Em assembléia realizada ontem de manhã, os servidores da Universidade Estadual Paulista (Unesp) de Bauru decidiram suspender a greve e voltar ao trabalho a partir de segunda-feira. Hoje e amanhã, as atividades continuam paralisadas. A informação é do diretor do Sindicato dos Servidores da Unesp (Sintunesp), Reinaldo Cervatti Dutra. Segundo ele, cerca de 50 funcionários participaram da assembléia.
A categoria entrou em greve no dia 1 deste mês com o objetivo de aumentar a pressão para que os deputados da Assembléia Legislativa (AL) coloquem em votação o veto do governador Geraldo Alckmin (PSDB) ao aumento de 0,43% no repasse de verbas do Imposto sobre Circulação de Mercadorias e Serviços (ICMS) para a manutenção das três universidades públicas paulistas: Unesp, Universidade de São Paulo (USP) e Universidade Estadual de Campinas (Unicamp).
“Nós decidimos suspender a greve, mas já marcamos uma paralisação para a próxima quarta-feira.
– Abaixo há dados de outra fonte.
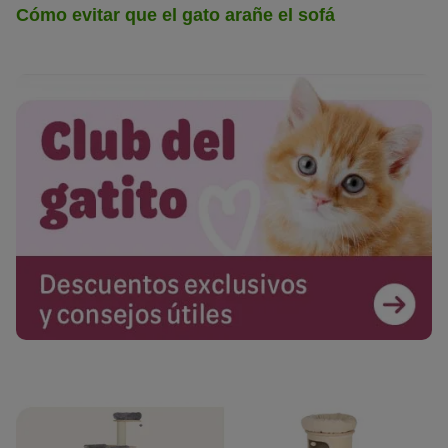
Cómo evitar que el gato arañe el sofá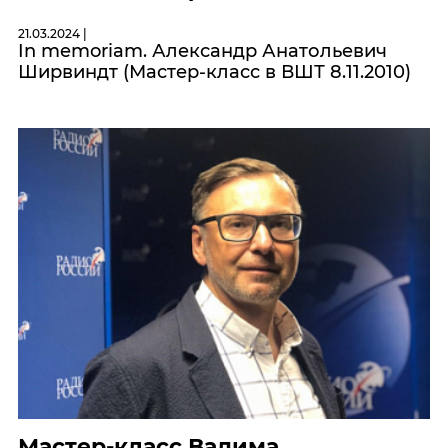
21.03.2024 |
In memoriam. Александр Анатольевич
Ширвиндт (Мастер-класс в ВШТ 8.11.2010)
Мастер-класс Вадима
Neste dia haverá uma manifestação em São Paulo, porque está prevista a votação do veto do governador na Assembléia Legislativa. Então, um grupo de servidores pretende ir para lá participar da passeata, que sairá do Masp (Museu de Arte de São Paulo) com destino à Assembléia”, relata Dutra.
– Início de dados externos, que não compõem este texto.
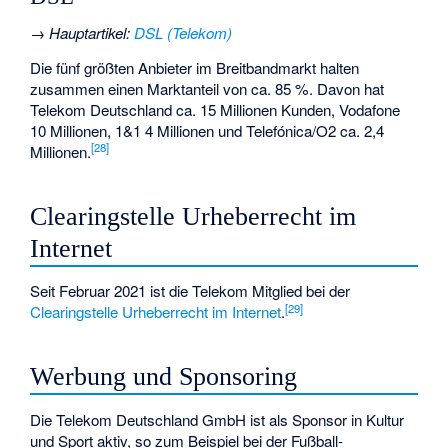
→
Hauptartikel
:
DSL (Telekom)
Die fünf größten Anbieter im Breitbandmarkt halten
zusammen einen Marktanteil von ca. 85 %. Davon hat
Telekom Deutschland ca. 15 Millionen Kunden, Vodafone
10 Millionen, 1&1 4 Millionen und Telefónica/O2 ca. 2,4
[
28
]
Millionen.
Clearingstelle Urheberrecht im
Internet
Seit Februar 2021 ist die Telekom Mitglied bei der
[
29
]
Clearingstelle Urheberrecht im Internet
.
Werbung und Sponsoring
Die Telekom Deutschland GmbH ist als Sponsor in Kultur
und Sport aktiv, so zum Beispiel bei der Fußball-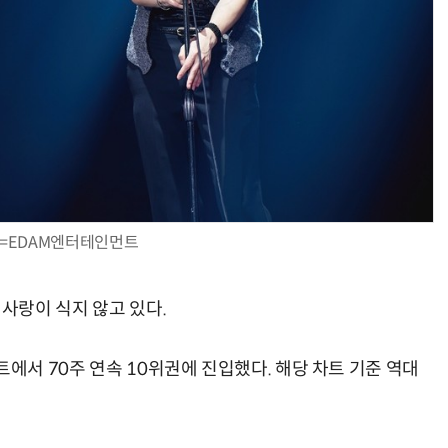
=EDAM엔터테인먼트
한 사랑이 식지 않고 있다.
 차트에서 70주 연속 10위권에 진입했다. 해당 차트 기준 역대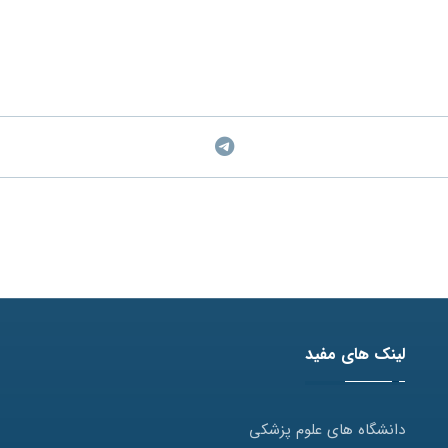
لینک های مفید
دانشگاه های علوم پزشکی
Se o veto do governador for derrubado, o índice do ICMS recolhido no Estado que é dividido entre as três universidades públicas subirá para 10%. Atualmente, o índice é de 9,57%, o que neste ano equivale a R$ 3,8 bilhões.
Com o objetivo de conseguir o apoio de deputados para votar contra o veto do governador, o Fórum das Seis (entidade que congrega os sindicatos de docentes e funcionários da Unesp, USP e Unicamp) vem participando, há duas semanas, de reuniões com o colégio de líderes dos partidos da AL.
De acordo com o presidente do Fórum, professor Milton Vieira do Prado Júnior, sem um acordo, são necessárias 12 horas de discussões na AL sobre o assunto antes de colocar o veto em votação. Até o momento, apenas três horas de discussões foram realizadas.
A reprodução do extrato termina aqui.